▶ [THE PROBLEM]: The records that follow are to be given again exactly.

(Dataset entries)
------------------------

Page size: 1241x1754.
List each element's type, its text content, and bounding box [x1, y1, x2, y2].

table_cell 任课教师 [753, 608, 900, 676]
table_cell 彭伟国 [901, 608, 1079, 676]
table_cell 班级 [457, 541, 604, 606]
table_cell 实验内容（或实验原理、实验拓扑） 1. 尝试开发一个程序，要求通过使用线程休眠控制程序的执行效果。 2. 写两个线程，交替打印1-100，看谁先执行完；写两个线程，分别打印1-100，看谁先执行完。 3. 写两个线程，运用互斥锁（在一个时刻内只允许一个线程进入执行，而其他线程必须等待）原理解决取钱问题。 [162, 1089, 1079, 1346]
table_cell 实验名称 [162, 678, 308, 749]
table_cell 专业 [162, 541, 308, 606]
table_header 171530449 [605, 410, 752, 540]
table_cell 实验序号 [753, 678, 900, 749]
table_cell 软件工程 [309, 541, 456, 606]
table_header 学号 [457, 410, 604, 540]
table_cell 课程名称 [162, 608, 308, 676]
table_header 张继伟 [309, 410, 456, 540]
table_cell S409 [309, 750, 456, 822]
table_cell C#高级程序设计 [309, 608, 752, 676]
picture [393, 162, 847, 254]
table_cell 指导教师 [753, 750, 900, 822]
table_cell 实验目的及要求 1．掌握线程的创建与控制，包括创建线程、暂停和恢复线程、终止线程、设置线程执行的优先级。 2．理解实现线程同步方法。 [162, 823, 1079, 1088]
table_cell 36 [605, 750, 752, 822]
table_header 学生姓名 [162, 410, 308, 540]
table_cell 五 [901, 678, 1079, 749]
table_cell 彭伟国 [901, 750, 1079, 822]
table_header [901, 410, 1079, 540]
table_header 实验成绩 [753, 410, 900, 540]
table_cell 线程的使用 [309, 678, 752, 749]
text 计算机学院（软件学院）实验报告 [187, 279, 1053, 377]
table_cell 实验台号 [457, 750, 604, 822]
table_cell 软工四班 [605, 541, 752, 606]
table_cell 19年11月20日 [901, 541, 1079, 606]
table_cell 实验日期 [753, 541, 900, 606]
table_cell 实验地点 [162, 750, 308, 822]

------------------------

▶ [TASK RESPONSE]:
Page size: 1241x1754.
List each element's type, its text content, and bounding box [x1, y1, x2, y2].

table_cell 任课教师 [753, 608, 900, 676]
table_cell 彭伟国 [901, 608, 1079, 676]
table_cell 班级 [457, 541, 604, 606]
table_cell 实验内容（或实验原理、实验拓扑） 1. 尝试开发一个程序，要求通过使用线程休眠控制程序的执行效果。 2. 写两个线程，交替打印1-100，看谁先执行完；写两个线程，分别打印1-100，看谁先执行完。 3. 写两个线程，运用互斥锁（在一个时刻内只允许一个线程进入执行，而其他线程必须等待）原理解决取钱问题。 [162, 1089, 1079, 1346]
table_cell 实验名称 [162, 678, 308, 749]
table_cell 专业 [162, 541, 308, 606]
table_header 171530449 [605, 410, 752, 540]
table_cell 实验序号 [753, 678, 900, 749]
table_cell 软件工程 [309, 541, 456, 606]
table_header 学号 [457, 410, 604, 540]
table_cell 课程名称 [162, 608, 308, 676]
table_header 张继伟 [309, 410, 456, 540]
table_cell S409 [309, 750, 456, 822]
table_cell C#高级程序设计 [309, 608, 752, 676]
picture [393, 162, 847, 254]
table_cell 指导教师 [753, 750, 900, 822]
table_cell 实验目的及要求 1．掌握线程的创建与控制，包括创建线程、暂停和恢复线程、终止线程、设置线程执行的优先级。 2．理解实现线程同步方法。 [162, 823, 1079, 1088]
table_cell 36 [605, 750, 752, 822]
table_header 学生姓名 [162, 410, 308, 540]
table_cell 五 [901, 678, 1079, 749]
table_cell 彭伟国 [901, 750, 1079, 822]
table_header [901, 410, 1079, 540]
table_header 实验成绩 [753, 410, 900, 540]
table_cell 线程的使用 [309, 678, 752, 749]
text 计算机学院（软件学院）实验报告 [187, 279, 1053, 377]
table_cell 实验台号 [457, 750, 604, 822]
table_cell 软工四班 [605, 541, 752, 606]
table_cell 19年11月20日 [901, 541, 1079, 606]
table_cell 实验日期 [753, 541, 900, 606]
table_cell 实验地点 [162, 750, 308, 822]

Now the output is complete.